* **Job**
Please repeat each line below exactly, with no images in the copy.

* **Material provided**
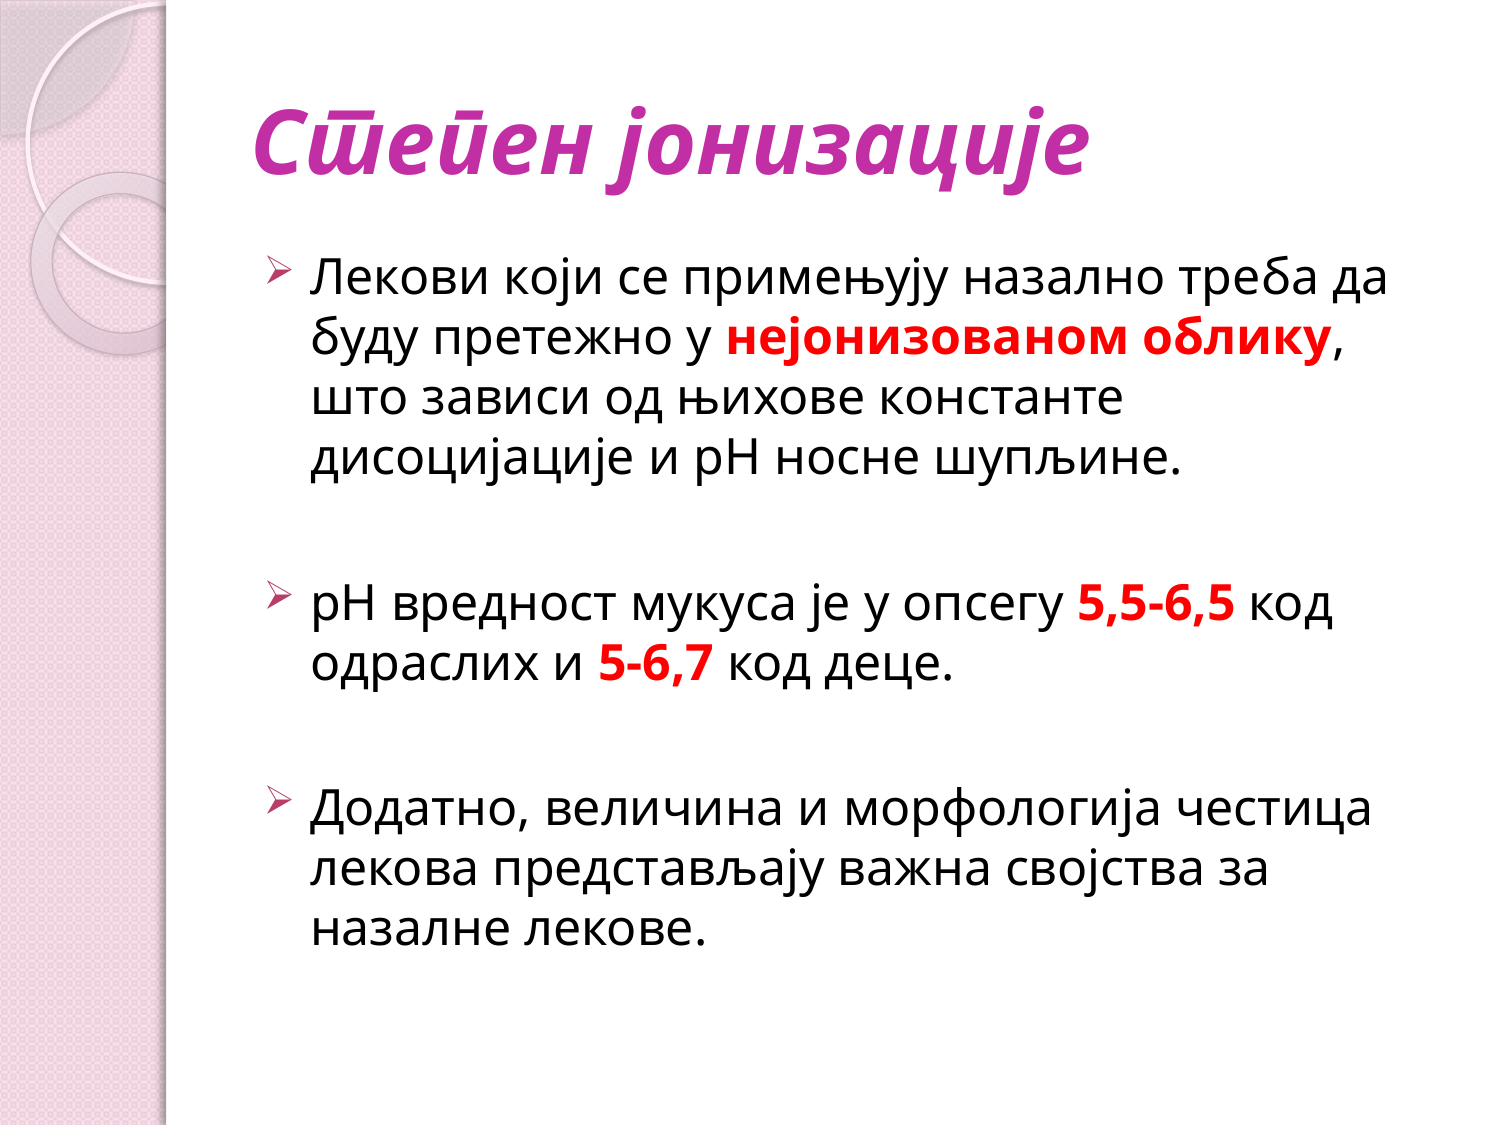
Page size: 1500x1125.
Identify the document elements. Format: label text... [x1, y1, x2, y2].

list Лекови који се примењују назално треба да буду претежно у нејонизованом облику, што зависи од њихове константе дисоцијације и pH носне шупљине. pH вредност мукуса је у опсегу 5,5-6,5 код одраслих и 5-6,7 код деце. Додатно, величина и морфологија честица лекова представљају важна својства за назалне лекове. [235, 237, 1466, 1025]
title Степен јонизације [235, 45, 1466, 233]
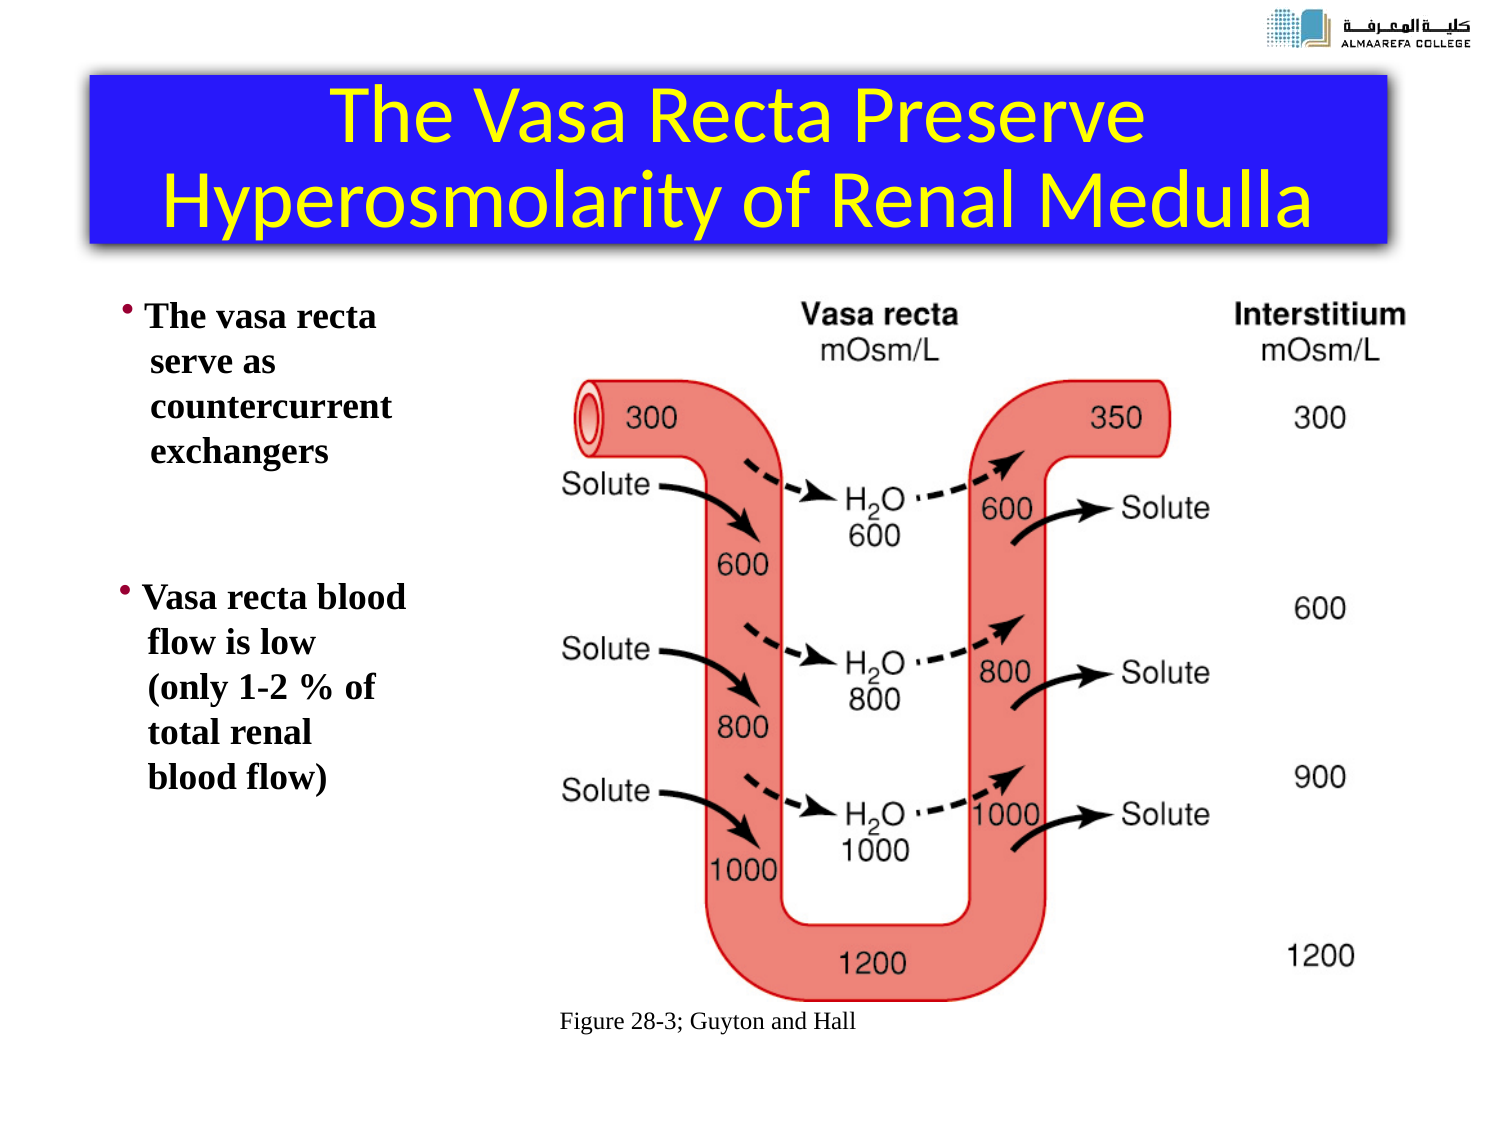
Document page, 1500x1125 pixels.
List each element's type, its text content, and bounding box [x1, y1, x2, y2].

text_box The vasa recta serve as countercurrent exchangers [106, 283, 523, 479]
picture [1262, 0, 1475, 65]
title The Vasa Recta Preserve Hyperosmolarity of Renal Medulla [89, 75, 1388, 244]
text_box Vasa recta blood flow is low (only 1-2 % of total renal blood flow) [104, 565, 521, 805]
text_box Figure 28-3; Guyton and Hall [544, 997, 940, 1070]
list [560, 295, 1407, 1003]
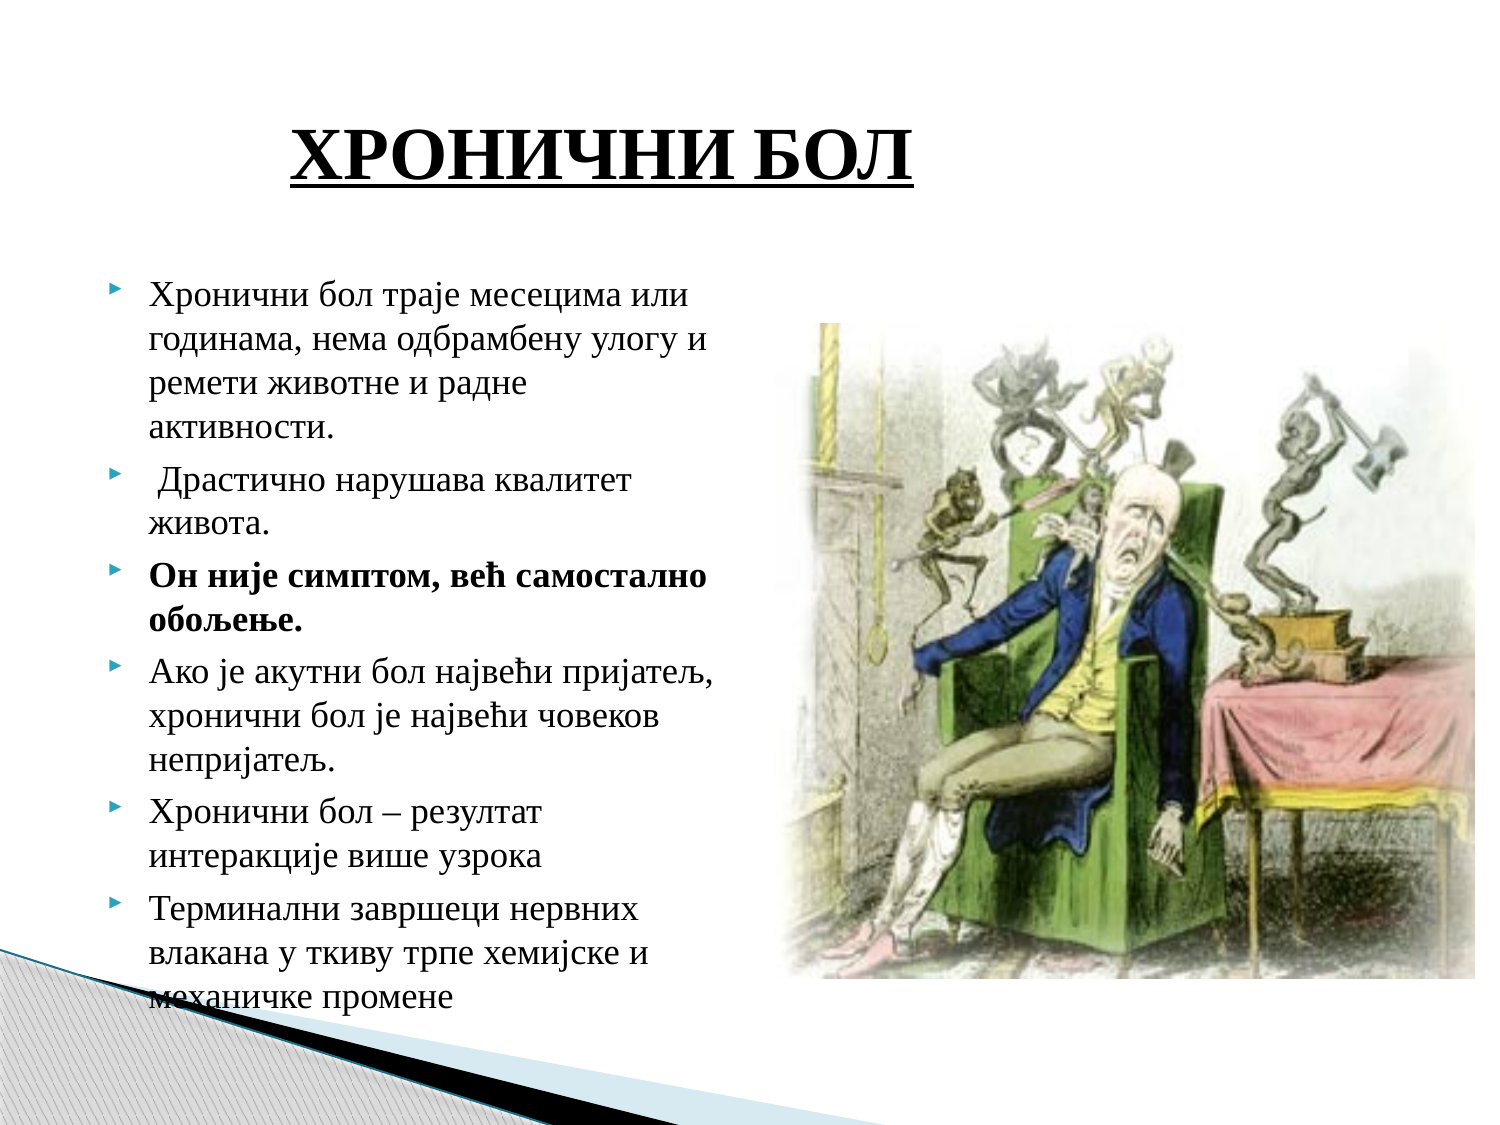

* **Response for this exercise**
Page size: 1500x1125.
Identify the document elements. Format: label text... [x1, y1, x2, y2].

list Лекови који се примењују назално треба да буду претежно у нејонизованом облику, што зависи од њихове константе дисоцијације и pH носне шупљине. pH вредност мукуса је у опсегу 5,5-6,5 код одраслих и 5-6,7 код деце. Додатно, величина и морфологија честица лекова представљају важна својства за назалне лекове. [235, 237, 1466, 1025]
title Степен јонизације [235, 45, 1466, 233]
Document page, 1500x1125 pixels.
List each element's type, its text content, and bounding box [x1, y1, x2, y2].

text_box The vasa recta serve as countercurrent exchangers [106, 283, 523, 479]
picture [1262, 0, 1475, 65]
title The Vasa Recta Preserve Hyperosmolarity of Renal Medulla [89, 75, 1388, 244]
text_box Vasa recta blood flow is low (only 1-2 % of total renal blood flow) [104, 565, 521, 805]
text_box Figure 28-3; Guyton and Hall [544, 997, 940, 1070]
list [560, 295, 1407, 1003]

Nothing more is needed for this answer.